Arrivé lundi soir en Martinique, deuxième et dernière étape d’un court séjour destiné à apaiser les tensions et sortir de la crise sociale les Antilles françaises, le ministre a rencontré à la préfecture une délégation de 20 syndicalistes et les élus locaux, après que des discussions similaires la veille en Guadeloupe ont tourné court.

À Pointe-à-Pitre, le ministre avait jugé qu’aucune discussion n’était possible tant que les syndicats ne condamnaient pas les « tentatives d’assassinat contre des policiers et des gendarmes ».

À Fort-de-France, l’issue a été différente, le membre du gouvernement se montrant ouvert à une « adaptation de l’application de la loi » d’obligation vaccinale, qui devait initialement s’appliquer le 15 novembre dans les Antilles, jour où a débuté la grève générale en Guadeloupe.

Né du refus de cette obligation vaccinale pour soignants et pompiers, le mouvement s’est étendu à des revendications politiques et sociales, notamment contre la vie chère, occasionnant violences, pillages et incendies et gagnant la Martinique où la contestation a débuté le 22 novembre. Les deux îles sont placées sous couvre-feu.

Vendredi, M. Lecornu et son collègue de la Santé Olivier Véran avaient annoncé repousser au 31 décembre 2021 la « finalisation de la mise en œuvre de l’obligation vaccinale » pour la Guadeloupe et la Martinique.
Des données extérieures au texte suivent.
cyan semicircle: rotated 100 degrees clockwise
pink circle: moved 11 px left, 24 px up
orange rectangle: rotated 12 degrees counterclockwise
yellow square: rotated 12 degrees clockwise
Mais « je ne vois pas comment le 31 décembre, on pourra accepter l’obligation vaccinale telle que c’est aujourd’hui », a souligné mardi à la sortie de la réunion Serge Letchimy, président du conseil exécutif de Martinique, car « on n’atteindra pas un niveau qui permette la continuité des soins ».

« Le ministre a bien compris que notre spécificité doit être prise en compte dans cette question d’obligation vaccinale », s’est réjoui Bertrand Cambusy, secrétaire général de la CSTM, syndicat à l’origine de l’appel à la grève générale, qui s’est exprimé en tant que porte-parole de l’intersyndicale.

Avant la réunion, environ 120 personnes s’étaient rassemblées devant la préfecture, après une nuit relativement calme sur l’île. Des barrages ont toutefois été érigés, notamment sur l’autoroute, coupant l’île en deux, et un centre de traitement postal situé dans un quartier de Fort-de-France a été vandalisé, a indiqué La Poste, qui déplore la détérioration d’une partie des colis.

Une journaliste de l’AFP a constaté la présence de voitures brûlées et retournées sur un barrage au rond-point de Mahault, sur la commune du Lamentin, avec une dizaine de personnes présentes.